» **Text passage**
--------

Luckily, alot of my extra energy generated by the excitement and nervousness has been able to be channeled into endless preparations for the trip. I've been to Target and REI at least 4 times each, and probably will go 4 more times before Monday. I love making lists so this trip has been just one big exuse to make tons of them: to do lists, to get lists, to pack lists, check lists...you name it :) Casey and Lea have been SO helpful answering any and all questions, I'm not sure what we'd do without them. Deborah, the peace corps volunteer who has been in Katosi for a while has also been incredibly helpful...its been really nice to communicate with someone in a similar situation, especially since no one else from AGRADU has gone to Katosi before.

So now after months of anticipation, I'm off, but not exactly sure as to what awaits me. From my job description with Katosi it looks like I'll be working in schools alot, which is really exciting because I love working with kids. When people ask, I tell them I'm doing an internship in health behavior eduaction, which is what I've pieced together from the e-mails, but won't know for sure until I get there, get settled, and meet Margaret and the other amazing women for the first time. It kind of worries me that I don't know exactly what I'll be doing since I'm someone that likes to be busy and productive so I think that this summer will definitely be a personal challenge in patience, flexibility, and self-reliance...but I'm ready for the challenge to begin!

The Adventures of Cosmo Girl-Part I

"I'm Rhea and I'm ready to take my place as the smallest and cutest person in Africa. I'm worried that I may need a third suitcase for my new evening gown collection and I hope to become even smaller and cuter, if possible. Kisses!!! xoxoxoxo Rhea"


According to Seth that's what my first post is supposed to say...and sadly it's pretty accurate :/ I'm so excited I can't even begin to describe it but I'm also really scared. Mostly about how I'm going to get all of my stuff from the airport to the hotel! I have spend the past two weeks like Shane rushing around trying to buy everything and fit it into two 50 lbs suitcases. Which by the way is ridiculous how am I supposed to fit enough stuff for 9 weeks in two suitcases? But anyway some how I managed.

I honestly can't wait it blows my mind that in one week I will be in Kampala and a few days after that I will be moving into my own cottage in Katosi. Honestly I'm not entirely clear on what I will be doing but I know that I am working mostly in the office helping with bookkeeping and checking the efficiency of Katosi's Water Sanitation Programs. I'm just excited to start even if I had to clean houses I would be excited about going to Uganda I've always wanted to work in Africa and I can't wait to get there.

--------

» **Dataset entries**
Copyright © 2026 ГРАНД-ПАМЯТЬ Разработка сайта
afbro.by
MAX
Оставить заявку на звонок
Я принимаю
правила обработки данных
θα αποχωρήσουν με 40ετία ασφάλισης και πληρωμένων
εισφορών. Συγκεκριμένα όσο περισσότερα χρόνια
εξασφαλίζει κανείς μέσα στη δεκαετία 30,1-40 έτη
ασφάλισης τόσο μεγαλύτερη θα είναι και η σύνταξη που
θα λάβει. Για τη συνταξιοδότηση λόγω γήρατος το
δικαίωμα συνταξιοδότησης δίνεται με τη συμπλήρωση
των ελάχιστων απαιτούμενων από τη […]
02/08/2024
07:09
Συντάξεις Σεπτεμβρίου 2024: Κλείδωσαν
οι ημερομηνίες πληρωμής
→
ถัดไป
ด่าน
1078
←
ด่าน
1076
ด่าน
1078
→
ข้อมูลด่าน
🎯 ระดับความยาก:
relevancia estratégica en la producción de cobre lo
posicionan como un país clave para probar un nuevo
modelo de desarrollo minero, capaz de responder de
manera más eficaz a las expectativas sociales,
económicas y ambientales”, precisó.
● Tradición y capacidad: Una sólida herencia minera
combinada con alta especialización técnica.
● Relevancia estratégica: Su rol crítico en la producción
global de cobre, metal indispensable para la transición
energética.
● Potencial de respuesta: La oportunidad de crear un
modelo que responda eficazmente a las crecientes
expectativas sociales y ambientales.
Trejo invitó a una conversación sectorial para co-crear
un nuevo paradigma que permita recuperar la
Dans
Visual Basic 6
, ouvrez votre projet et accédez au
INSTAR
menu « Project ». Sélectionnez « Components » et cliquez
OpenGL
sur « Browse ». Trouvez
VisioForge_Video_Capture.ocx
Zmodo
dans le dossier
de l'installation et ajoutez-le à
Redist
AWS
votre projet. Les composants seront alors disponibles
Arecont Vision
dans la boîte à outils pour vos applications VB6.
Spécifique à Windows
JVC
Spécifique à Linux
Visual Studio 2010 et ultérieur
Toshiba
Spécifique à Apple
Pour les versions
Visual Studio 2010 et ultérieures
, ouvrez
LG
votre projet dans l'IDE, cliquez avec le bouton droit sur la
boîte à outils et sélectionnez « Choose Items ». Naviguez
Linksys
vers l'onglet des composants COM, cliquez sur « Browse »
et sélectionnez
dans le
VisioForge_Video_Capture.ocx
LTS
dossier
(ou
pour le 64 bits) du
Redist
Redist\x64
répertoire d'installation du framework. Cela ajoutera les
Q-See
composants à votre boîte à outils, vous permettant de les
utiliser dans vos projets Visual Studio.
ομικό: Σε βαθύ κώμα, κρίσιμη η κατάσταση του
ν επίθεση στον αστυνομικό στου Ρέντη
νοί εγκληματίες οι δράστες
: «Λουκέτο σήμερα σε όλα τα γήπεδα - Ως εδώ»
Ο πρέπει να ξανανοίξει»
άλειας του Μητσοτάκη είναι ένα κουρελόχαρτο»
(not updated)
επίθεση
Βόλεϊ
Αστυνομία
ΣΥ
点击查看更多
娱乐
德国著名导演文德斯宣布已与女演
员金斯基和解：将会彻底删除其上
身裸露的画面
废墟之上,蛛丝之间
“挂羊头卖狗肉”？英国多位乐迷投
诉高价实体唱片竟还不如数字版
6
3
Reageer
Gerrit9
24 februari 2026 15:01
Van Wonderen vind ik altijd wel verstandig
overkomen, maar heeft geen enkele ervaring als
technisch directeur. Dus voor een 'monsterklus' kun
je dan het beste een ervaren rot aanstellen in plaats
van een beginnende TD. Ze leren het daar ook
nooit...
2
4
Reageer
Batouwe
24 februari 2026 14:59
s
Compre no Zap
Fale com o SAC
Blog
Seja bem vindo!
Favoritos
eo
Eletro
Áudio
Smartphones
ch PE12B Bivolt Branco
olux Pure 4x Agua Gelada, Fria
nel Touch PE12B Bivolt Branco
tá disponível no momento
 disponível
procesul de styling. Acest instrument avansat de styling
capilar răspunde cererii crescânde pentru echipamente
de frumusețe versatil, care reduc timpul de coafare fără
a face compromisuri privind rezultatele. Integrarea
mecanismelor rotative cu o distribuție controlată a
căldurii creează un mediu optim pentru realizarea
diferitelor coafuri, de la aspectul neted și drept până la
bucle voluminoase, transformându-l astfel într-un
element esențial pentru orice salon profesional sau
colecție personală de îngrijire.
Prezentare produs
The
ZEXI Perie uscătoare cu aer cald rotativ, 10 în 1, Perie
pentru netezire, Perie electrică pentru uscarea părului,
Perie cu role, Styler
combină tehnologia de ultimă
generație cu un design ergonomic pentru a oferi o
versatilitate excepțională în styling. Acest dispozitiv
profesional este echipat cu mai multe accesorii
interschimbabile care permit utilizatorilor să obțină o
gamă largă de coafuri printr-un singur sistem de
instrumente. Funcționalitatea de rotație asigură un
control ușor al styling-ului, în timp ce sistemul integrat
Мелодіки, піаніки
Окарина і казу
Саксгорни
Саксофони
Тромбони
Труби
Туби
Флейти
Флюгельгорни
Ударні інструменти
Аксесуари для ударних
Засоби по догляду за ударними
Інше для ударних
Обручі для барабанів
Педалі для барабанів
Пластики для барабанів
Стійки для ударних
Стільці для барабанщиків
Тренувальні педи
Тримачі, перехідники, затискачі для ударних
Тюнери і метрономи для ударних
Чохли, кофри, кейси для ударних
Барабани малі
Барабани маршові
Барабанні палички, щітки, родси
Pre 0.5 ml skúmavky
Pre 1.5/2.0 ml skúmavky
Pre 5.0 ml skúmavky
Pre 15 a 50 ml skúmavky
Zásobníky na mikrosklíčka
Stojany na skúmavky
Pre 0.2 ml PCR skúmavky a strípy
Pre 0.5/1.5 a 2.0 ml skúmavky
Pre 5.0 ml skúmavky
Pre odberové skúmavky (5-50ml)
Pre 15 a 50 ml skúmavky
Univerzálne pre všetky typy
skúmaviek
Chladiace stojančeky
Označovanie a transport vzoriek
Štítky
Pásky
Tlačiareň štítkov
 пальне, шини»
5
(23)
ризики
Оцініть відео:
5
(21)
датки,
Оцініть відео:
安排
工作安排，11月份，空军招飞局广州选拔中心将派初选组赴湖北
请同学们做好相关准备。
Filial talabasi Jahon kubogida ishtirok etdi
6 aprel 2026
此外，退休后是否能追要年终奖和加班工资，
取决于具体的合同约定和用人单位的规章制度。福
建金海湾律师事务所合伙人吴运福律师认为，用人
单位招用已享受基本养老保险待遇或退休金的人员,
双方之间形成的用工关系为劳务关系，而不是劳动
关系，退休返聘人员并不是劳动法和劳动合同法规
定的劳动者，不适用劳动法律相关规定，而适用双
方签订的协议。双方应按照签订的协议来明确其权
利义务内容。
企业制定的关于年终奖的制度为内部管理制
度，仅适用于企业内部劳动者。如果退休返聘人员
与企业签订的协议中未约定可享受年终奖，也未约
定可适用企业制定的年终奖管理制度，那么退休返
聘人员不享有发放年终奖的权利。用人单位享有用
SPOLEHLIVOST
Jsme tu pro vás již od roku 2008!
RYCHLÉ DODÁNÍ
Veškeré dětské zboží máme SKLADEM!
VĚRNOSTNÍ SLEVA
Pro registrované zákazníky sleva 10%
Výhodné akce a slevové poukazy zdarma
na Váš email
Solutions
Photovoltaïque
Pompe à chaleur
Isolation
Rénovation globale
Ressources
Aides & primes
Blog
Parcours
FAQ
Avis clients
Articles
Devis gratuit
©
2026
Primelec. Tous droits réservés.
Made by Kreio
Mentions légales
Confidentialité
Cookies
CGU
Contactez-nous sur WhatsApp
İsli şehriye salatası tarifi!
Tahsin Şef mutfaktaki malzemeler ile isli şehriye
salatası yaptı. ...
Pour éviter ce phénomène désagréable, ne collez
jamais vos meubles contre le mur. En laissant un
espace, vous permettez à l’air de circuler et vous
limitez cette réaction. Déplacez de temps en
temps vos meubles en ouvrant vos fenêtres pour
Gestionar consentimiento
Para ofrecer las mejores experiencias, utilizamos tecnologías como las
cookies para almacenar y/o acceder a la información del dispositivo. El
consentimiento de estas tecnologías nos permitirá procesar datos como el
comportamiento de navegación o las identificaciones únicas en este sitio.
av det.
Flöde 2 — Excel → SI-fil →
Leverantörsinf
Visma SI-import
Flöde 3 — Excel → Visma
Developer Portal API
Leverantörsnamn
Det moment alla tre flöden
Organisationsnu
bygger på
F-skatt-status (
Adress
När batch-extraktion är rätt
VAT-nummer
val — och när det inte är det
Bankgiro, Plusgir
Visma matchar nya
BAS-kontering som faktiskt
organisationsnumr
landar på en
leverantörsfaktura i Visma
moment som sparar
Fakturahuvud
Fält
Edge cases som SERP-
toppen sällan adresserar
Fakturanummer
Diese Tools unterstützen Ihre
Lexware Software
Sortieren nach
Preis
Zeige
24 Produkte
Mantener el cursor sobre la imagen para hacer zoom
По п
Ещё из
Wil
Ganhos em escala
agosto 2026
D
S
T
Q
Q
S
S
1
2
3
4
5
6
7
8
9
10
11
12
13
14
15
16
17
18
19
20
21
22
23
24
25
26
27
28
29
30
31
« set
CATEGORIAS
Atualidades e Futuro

--------

» **Task A**
According to the blog posts about the trip to Uganda, how many times has the first writer been to Target and REI so far?
» **Task B**
Rewrite the part of the blog posts about the trip to Uganda between "I honestly can't" and "to get there.", inclusive, substituting "Entebbe" for "Kampala".
» **Task C**
Proceed with the blog posts about the trip to Uganda, picking up after their final sentence.

» **Written answer A**
At least 4 times each.

» **Written answer B**
I honestly can't wait it blows my mind that in one week I will be in Entebbe and a few days after that I will be moving into my own cottage in Katosi. Honestly I'm not entirely clear on what I will be doing but I know that I am working mostly in the office helping with bookkeeping and checking the efficiency of Katosi's Water Sanitation Programs. I'm just excited to start even if I had to clean houses I would be excited about going to Uganda I've always wanted to work in Africa and I can't wait to get there.

» **Written answer C**
I'm not sure how my 9 weeks in Uganda will go but I do know one thing for sure, after I leave the women of Katosi Uganda will be equipt with many skills which will be invaluable to their lives. After I'm gone those women will be able to give the BEST mani/pedis in Africa.

Tuesday, May 19, 2009

"I bless the rains down in Africa"

There is no end to preparation for a trip like the one I am about to begin in Uganda. From filling prescriptions, to finding good teaching tools, to copying documents, it feels like the pre-departure work never ends. It's really hard to believe that in about a weeks time from I will finally by on my way.

I'm so excited and so very ready to go. It feels like everything has just fallen into place. Yes, I'm stressed about making sure everything is ready to go, but I know the feeling of getting on that first (of many) plane will be such a relief.

The reality of leaving is one that hasn't taken too large of a toll on me yet, though I wish I could say the same of some of my family and friends. I think my biggest worries right now are just getting everything in order to leave and then being prepared enough for the children at the orphanage when I get there. Of course, I want to do the best job possible for them while I'm there but without knowing really what to expect, preparing for it is very difficult. I only hope I'm a good teacher to them. Though I'm sure they'll probably end up teaching me much more than I could ever teach them.

As I prepare for this journey, it makes me re-examine my entire life and think of everything I have to be so extremely grateful for. Not only this experience, but everything God has given me - from my beautiful family to my Chapel Hill education. Though it seems as I think about the summer and what lies ahead... I can't seem to get Toto's "Africa" out of my mind. Thank you Clef Hangers :)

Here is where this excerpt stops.